“He’s much better”: David Crosby on the musician he made his best work with

The art behind any great rock and roll song is collaboration. Although there are a handful of people who can claim to do it all whenever they get into the studio, it never fully congeals into sounding like a full band until everyone starts adding their own sonic spice into the mix and figuring out what they can do when working together. And even for a band that could be as insular as Crosby, Stills, and Nash, David Crosby knew that some collaborators were always bound to work better than others.

Because when looking at the band’s checkered history, it’s not like Crosby didn’t know what it was like to work with a bad collaborator. The massive disagreements over creative direction are what drove him out of The Byrds, and the only reason why his supergroup was named after every member was so they could splinter off into their solo careers at a moment’s notice if they wanted to.

That’s not to say that they didn’t know how to get the best out of each other, either. Crosby was the one who eventually convinced Graham Nash to work on ‘Marrakesh Express’ to turn it into one of the greatest songs of the late 1960s, and when Neil Young joined, he had enough sense to help Crosby come back down to Earth after years of drug abuse on American Dream, even if the album itself was among one of the worst things they ever made together.

But Crosby was never focused on making the most complex music ever created. All great songs are based on what comes out of someone’s heart rather than trying to make the mathematically perfect harmony, and looking through his solo catalogue, a lot of what Crosby was able to do was based around capturing a feeling rather than relying on some alien chords that hadn’t been thought of by man yet.

As he got to the end of his career, though, he had fought to keep things fairly close to the chest. Crosby, Stills, and Nash were always bound to butt heads once they got together, but when working on his solo music, his son, James Raymond, was normally the one guiding him through every tune, whether that was suggesting something different or correcting what the harmonies were supposed to be on any given song.

And even with legends in his back catalogue, Crosby had to admit that no one came close to what Raymond did for him, saying, “James gave me a chance to earn my way in, be his friend, and I’ve written a lot of the best music of my life with him. He’s a much better musician than I am. But when we butt heads musically, I submit to him – because he knows way more than I do. We have a good relationship here.”

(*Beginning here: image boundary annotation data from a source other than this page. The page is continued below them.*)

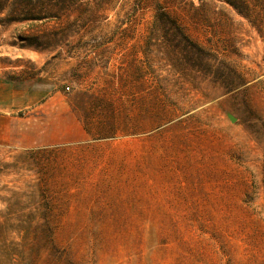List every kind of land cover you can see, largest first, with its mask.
<instances>
[{
  "label": "rangeland",
  "instance_id": "rangeland-1",
  "mask_svg": "<svg viewBox=\"0 0 264 264\" xmlns=\"http://www.w3.org/2000/svg\"><path fill=\"white\" fill-rule=\"evenodd\" d=\"M237 2L0 1V264H264V0Z\"/></svg>",
  "mask_w": 264,
  "mask_h": 264
},
{
  "label": "trees",
  "instance_id": "trees-1",
  "mask_svg": "<svg viewBox=\"0 0 264 264\" xmlns=\"http://www.w3.org/2000/svg\"><path fill=\"white\" fill-rule=\"evenodd\" d=\"M0 1H3V0H0ZM225 2L227 4H229L231 7H233L234 10L239 11L237 0H225ZM162 9H163V7L161 5H159L158 10H162ZM222 9L224 12H228V10L225 7H222ZM169 17L170 16L166 15V13H163V15L161 16L162 19H165V18L168 19ZM171 19L174 22L175 29H177V30H182V29L184 30L185 29V27L182 23V18L180 16L171 17ZM191 22H192V25L194 26L195 29L202 27L206 30L207 33L212 32L210 30V28L215 26V25L210 24V18L208 16H201L198 12L193 13V15L191 17ZM217 33H218L217 30H215L213 32V34H217ZM190 43L192 46H196V45L198 46L197 42L190 41ZM222 46H224V41H222L220 39L216 43H213L211 40H208L206 48L209 51H214L215 47H222Z\"/></svg>",
  "mask_w": 264,
  "mask_h": 264
},
{
  "label": "crops",
  "instance_id": "crops-1",
  "mask_svg": "<svg viewBox=\"0 0 264 264\" xmlns=\"http://www.w3.org/2000/svg\"><path fill=\"white\" fill-rule=\"evenodd\" d=\"M4 116L0 115V143H3L9 133V125L6 123Z\"/></svg>",
  "mask_w": 264,
  "mask_h": 264
},
{
  "label": "water",
  "instance_id": "water-1",
  "mask_svg": "<svg viewBox=\"0 0 264 264\" xmlns=\"http://www.w3.org/2000/svg\"><path fill=\"white\" fill-rule=\"evenodd\" d=\"M232 119V121H235V119L234 118H231Z\"/></svg>",
  "mask_w": 264,
  "mask_h": 264
},
{
  "label": "built area",
  "instance_id": "built-area-1",
  "mask_svg": "<svg viewBox=\"0 0 264 264\" xmlns=\"http://www.w3.org/2000/svg\"><path fill=\"white\" fill-rule=\"evenodd\" d=\"M67 90H69V88H67Z\"/></svg>",
  "mask_w": 264,
  "mask_h": 264
}]
</instances>
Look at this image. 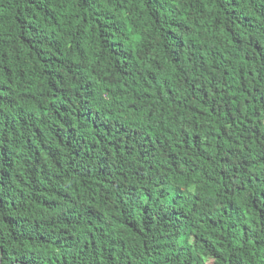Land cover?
<instances>
[{"label":"trees","instance_id":"trees-1","mask_svg":"<svg viewBox=\"0 0 264 264\" xmlns=\"http://www.w3.org/2000/svg\"><path fill=\"white\" fill-rule=\"evenodd\" d=\"M0 264H264V0H0Z\"/></svg>","mask_w":264,"mask_h":264}]
</instances>
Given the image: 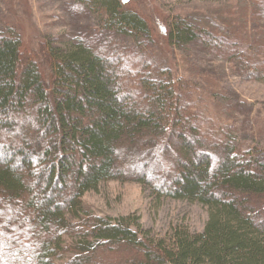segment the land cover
<instances>
[{
    "label": "trees",
    "instance_id": "obj_1",
    "mask_svg": "<svg viewBox=\"0 0 264 264\" xmlns=\"http://www.w3.org/2000/svg\"><path fill=\"white\" fill-rule=\"evenodd\" d=\"M248 1L264 14V0ZM128 2L76 0L100 11L112 36H157L179 47L198 41L244 78H264L263 39L244 38L231 22L198 28L186 18L155 35ZM5 26L0 264H264V149L234 144L209 112L212 95L196 96L192 83L141 50L127 53L116 37L103 49L39 38L28 49L16 26ZM108 180L203 204L208 222L202 232L176 230L169 243L151 239L129 217L85 207V192Z\"/></svg>",
    "mask_w": 264,
    "mask_h": 264
},
{
    "label": "rangeland",
    "instance_id": "obj_2",
    "mask_svg": "<svg viewBox=\"0 0 264 264\" xmlns=\"http://www.w3.org/2000/svg\"><path fill=\"white\" fill-rule=\"evenodd\" d=\"M126 6L148 19L155 35L169 22L186 18L198 28H210L214 22L224 27L231 22L244 38L264 41V14L251 10L248 0H130ZM104 20L100 11L77 5L76 0H0V29H5L6 23L15 25L28 49L35 38L62 48L81 41L103 49L106 37L109 41L116 37L105 29ZM114 41L127 53L141 50L164 73L170 69L177 80L192 83L196 96L204 91L212 95L215 103L209 112L221 127H228L239 148L264 149V78H244L230 60L198 41L181 47L160 43L157 36L135 40L118 35ZM82 200L93 213L116 219L129 217L134 230L138 225L149 238L168 243L179 229L202 232L209 219L207 206L159 198L149 187L134 181L102 182L96 190L85 192ZM73 239L65 238L67 242Z\"/></svg>",
    "mask_w": 264,
    "mask_h": 264
}]
</instances>
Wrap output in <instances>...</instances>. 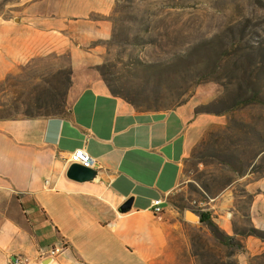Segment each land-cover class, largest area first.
<instances>
[{
    "label": "rangeland",
    "instance_id": "obj_1",
    "mask_svg": "<svg viewBox=\"0 0 264 264\" xmlns=\"http://www.w3.org/2000/svg\"><path fill=\"white\" fill-rule=\"evenodd\" d=\"M86 2L0 0V17L17 20L28 9L43 27L58 18L57 56L28 59L6 75L0 115L63 111L98 74L139 109L194 96L197 110L224 120L189 151L171 202L182 218L185 208L209 211L231 238L183 220L168 264H264V218L251 217L264 196V0H115L108 11ZM254 210L264 215L261 200Z\"/></svg>",
    "mask_w": 264,
    "mask_h": 264
},
{
    "label": "crops",
    "instance_id": "obj_2",
    "mask_svg": "<svg viewBox=\"0 0 264 264\" xmlns=\"http://www.w3.org/2000/svg\"><path fill=\"white\" fill-rule=\"evenodd\" d=\"M114 1L86 4L108 11ZM17 18L0 17V82L28 59L58 54L57 16L46 27L28 9ZM197 105L191 96L173 107L139 109L98 74L78 85L63 111L0 115V264H16V255L26 258L21 264L173 260L185 219L171 197L184 159L206 127L224 120ZM79 146L101 164L93 179L66 175V158ZM130 196V208L119 211ZM160 196L163 210L154 213L152 199ZM259 200L264 210V196L253 208ZM254 209L251 217L263 221ZM52 246L60 247L54 255L45 251Z\"/></svg>",
    "mask_w": 264,
    "mask_h": 264
},
{
    "label": "built area",
    "instance_id": "obj_3",
    "mask_svg": "<svg viewBox=\"0 0 264 264\" xmlns=\"http://www.w3.org/2000/svg\"><path fill=\"white\" fill-rule=\"evenodd\" d=\"M66 160L71 163V162H78L82 165L91 167V168H100L101 164L99 163L98 159L96 156L85 150L84 147L79 146L73 149L67 156ZM164 197H155L152 199L151 203V209L154 213H161L163 210L162 203H163ZM60 249L59 246H52L47 248L45 251L46 253L50 255H54L58 250ZM45 251H41L40 254L45 253ZM14 263L16 264H21L24 261H26V258H23L21 256L16 255L13 259Z\"/></svg>",
    "mask_w": 264,
    "mask_h": 264
},
{
    "label": "water",
    "instance_id": "obj_4",
    "mask_svg": "<svg viewBox=\"0 0 264 264\" xmlns=\"http://www.w3.org/2000/svg\"><path fill=\"white\" fill-rule=\"evenodd\" d=\"M66 175L72 179L83 181L93 179L97 175V169L82 165L78 162L69 163L66 169ZM132 203V197H127L119 206L121 212L127 211ZM183 217L188 221L200 222V214L192 208H185Z\"/></svg>",
    "mask_w": 264,
    "mask_h": 264
},
{
    "label": "trees",
    "instance_id": "obj_5",
    "mask_svg": "<svg viewBox=\"0 0 264 264\" xmlns=\"http://www.w3.org/2000/svg\"><path fill=\"white\" fill-rule=\"evenodd\" d=\"M256 95L257 93H251L250 95L244 97L242 101L245 102L246 100L248 101L252 100V98ZM199 214H200V221L208 225V227L211 229V231L213 232V234L216 236L218 240L225 242L231 238V235L225 233L217 226L216 222L211 218L209 211L207 210L199 211ZM251 229L255 230V227L252 226Z\"/></svg>",
    "mask_w": 264,
    "mask_h": 264
}]
</instances>
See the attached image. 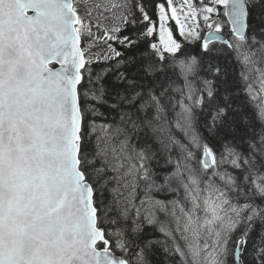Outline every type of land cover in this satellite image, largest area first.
I'll list each match as a JSON object with an SVG mask.
<instances>
[{
	"label": "snow or ice",
	"instance_id": "1",
	"mask_svg": "<svg viewBox=\"0 0 264 264\" xmlns=\"http://www.w3.org/2000/svg\"><path fill=\"white\" fill-rule=\"evenodd\" d=\"M0 264H264V0H0Z\"/></svg>",
	"mask_w": 264,
	"mask_h": 264
},
{
	"label": "rangeland",
	"instance_id": "2",
	"mask_svg": "<svg viewBox=\"0 0 264 264\" xmlns=\"http://www.w3.org/2000/svg\"><path fill=\"white\" fill-rule=\"evenodd\" d=\"M102 34V33H101Z\"/></svg>",
	"mask_w": 264,
	"mask_h": 264
}]
</instances>
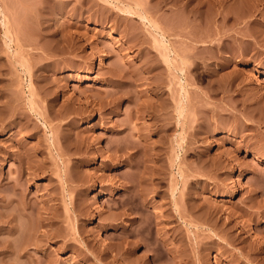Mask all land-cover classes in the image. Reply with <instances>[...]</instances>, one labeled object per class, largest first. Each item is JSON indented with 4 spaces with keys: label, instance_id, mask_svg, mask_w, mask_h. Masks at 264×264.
<instances>
[{
    "label": "rangeland",
    "instance_id": "rangeland-1",
    "mask_svg": "<svg viewBox=\"0 0 264 264\" xmlns=\"http://www.w3.org/2000/svg\"><path fill=\"white\" fill-rule=\"evenodd\" d=\"M0 1V264H264V0Z\"/></svg>",
    "mask_w": 264,
    "mask_h": 264
},
{
    "label": "bare ground",
    "instance_id": "bare-ground-1",
    "mask_svg": "<svg viewBox=\"0 0 264 264\" xmlns=\"http://www.w3.org/2000/svg\"><path fill=\"white\" fill-rule=\"evenodd\" d=\"M99 1H101L103 4V6H106V5H110V6H112L113 8H116V9H118V12L119 11H122L123 12V14H121L120 12V14L122 15V17L123 16H126V18H137L139 21H141L145 26L147 25V27H145V28H147L148 30L150 29V27L152 28V30H154V31H152V32H154V36H159V37H153V38H155L156 40H155V43H156V45L158 44L159 45V47L162 49V51L160 50V49H158L157 51H159V56H161L164 60H165V64H167L166 65V67H168V69L167 68H165L166 70H168L167 72H169L170 73V76L171 75H173L174 74V77H176V79L178 80V84H179V86H180V94L178 95V96H176V95H174V96H176V97H174L173 96V100H174V106H173V108H174V111H176L177 110V114H179V115H181L182 114V111H183V109L185 110V108L187 107V102H188V99L186 98V96H185V81L183 80V78L181 77V75L184 73V69L186 68V66H188L187 64L189 63V57L191 58V55L189 56V55H187V53H179V51H177L176 49H175V47L172 45L173 44V42L171 41L172 39H170V35H172L173 36V34L171 33L170 34V32H171V29L170 28H166V27H163V29H162V25L160 26V23L158 22V20H156V18H151L150 16H149V14L147 13V11L145 10V8L143 7V2L142 1H140V0H99ZM106 4V5H105ZM4 5V4H3ZM2 5V2L0 1V23H1V25L3 26V28H4V30H3V33H4V43L6 44V46H10V42L12 41V37L10 36V32H11V28H10V26L8 25V23H9V16H8V14L6 13V11H5V8H4V6ZM241 5H244L243 3L241 4ZM110 6H108V8L110 7ZM185 6V5H184ZM107 7V6H106ZM246 7H248V6H246ZM245 6L244 7H240L243 11L244 10H247V9H245L246 8ZM112 8V9H113ZM184 8H186V7H184ZM239 8V7H238ZM237 8V13L239 12V10H240V8L238 9ZM244 8V9H243ZM111 9V8H110ZM120 9V10H119ZM241 11V10H240ZM242 12V11H241ZM244 13L246 14V12L244 11ZM118 14V13H117ZM240 15H242L241 13H239ZM119 15V14H118ZM120 16V15H119ZM129 16V17H128ZM184 26V25H183ZM182 26V27H183ZM182 27H181V30H182ZM185 27V26H184ZM187 27V26H186ZM185 27V28H186ZM164 28H166V31L164 30ZM185 28H183V31H184V29ZM167 29H170V32H168L167 31ZM187 29V28H186ZM185 29V30H186ZM149 31H151V30H149ZM157 34H156V33ZM187 30H186V32L184 33L185 35L187 34ZM151 33V32H150ZM151 34H153V33H151ZM170 34V35H169ZM189 34V33H188ZM188 36V35H187ZM195 41V40H194ZM192 45H194L193 43H192ZM154 47L156 48V46H155V44H154ZM158 47V48H159ZM157 49V48H156ZM184 54V55H183ZM179 60V61H178ZM99 61H100V65H104V59H103V57H100V59H99ZM175 61H177V63L175 62ZM192 62V61H191ZM190 62V63H191ZM20 63V65H21V67L23 68V71L26 73L27 71H29V67H28V65L26 64V63H24V62H19ZM193 64V63H192ZM193 65H195L194 66V68L195 69H197V65H196V62L193 64ZM191 65H189V67H190ZM91 69H95V67L94 66H91ZM174 71V73L172 74V72ZM172 71V72H171ZM168 73V74H169ZM172 77V76H171ZM173 78V77H172ZM175 79V78H174ZM255 82H256V84L257 85H261V83L259 82V80L258 79H255ZM182 90V91H181ZM182 92H184V93H182ZM32 93L30 92L29 93V98H28V101H29V103H30V105H31V107H32ZM172 100V101H173ZM186 104V105H185ZM184 105L186 106L185 108H184ZM178 115V116H179ZM177 116V115H176ZM180 119V116H179V118H178V120ZM180 121V120H179ZM44 123V125H46L45 124V121L43 122ZM220 132H222V130L220 129V128H217L216 130H215V132L214 133H220ZM177 141V140H176ZM179 141V140H178ZM177 141V142H178ZM180 142H181V140H180ZM180 142H178L177 144V146H179L180 147V145H179V143ZM179 155H177L176 154V157H178ZM234 180H239V175L238 174H234ZM173 189V191L175 190V187L174 188H172ZM172 191V192H173ZM173 194V193H172ZM172 196H174V195H172ZM133 201H131V205L133 204L132 203ZM175 203L174 204H176V201H174ZM130 205V206H131ZM176 206V205H175ZM131 209L133 210V209H138V206H137V203H135L134 202V204L131 206Z\"/></svg>",
    "mask_w": 264,
    "mask_h": 264
}]
</instances>
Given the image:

Although someone like Young had spent every part of his career doing whatever the hell he wanted, Crosby and Raymond had spent that time trying to preserve what was already there. After all, music is a gift that most people hone throughout their lives, and while Crosby’s voice had gone through many different eras throughout his career, the fact that he could sound even stronger than before years before his death was a miracle.

So while Crosby, Stills, and Nash might have a few more platinum records than Crosby does on his own, keeping it in the family was one of the best things he could have asked for at the time. It wasn’t going to be easy working without his bandmates, but even if If I Could Only Remember My Name was in the rearview, that didn’t mean there wasn’t some untapped potential left in the tank.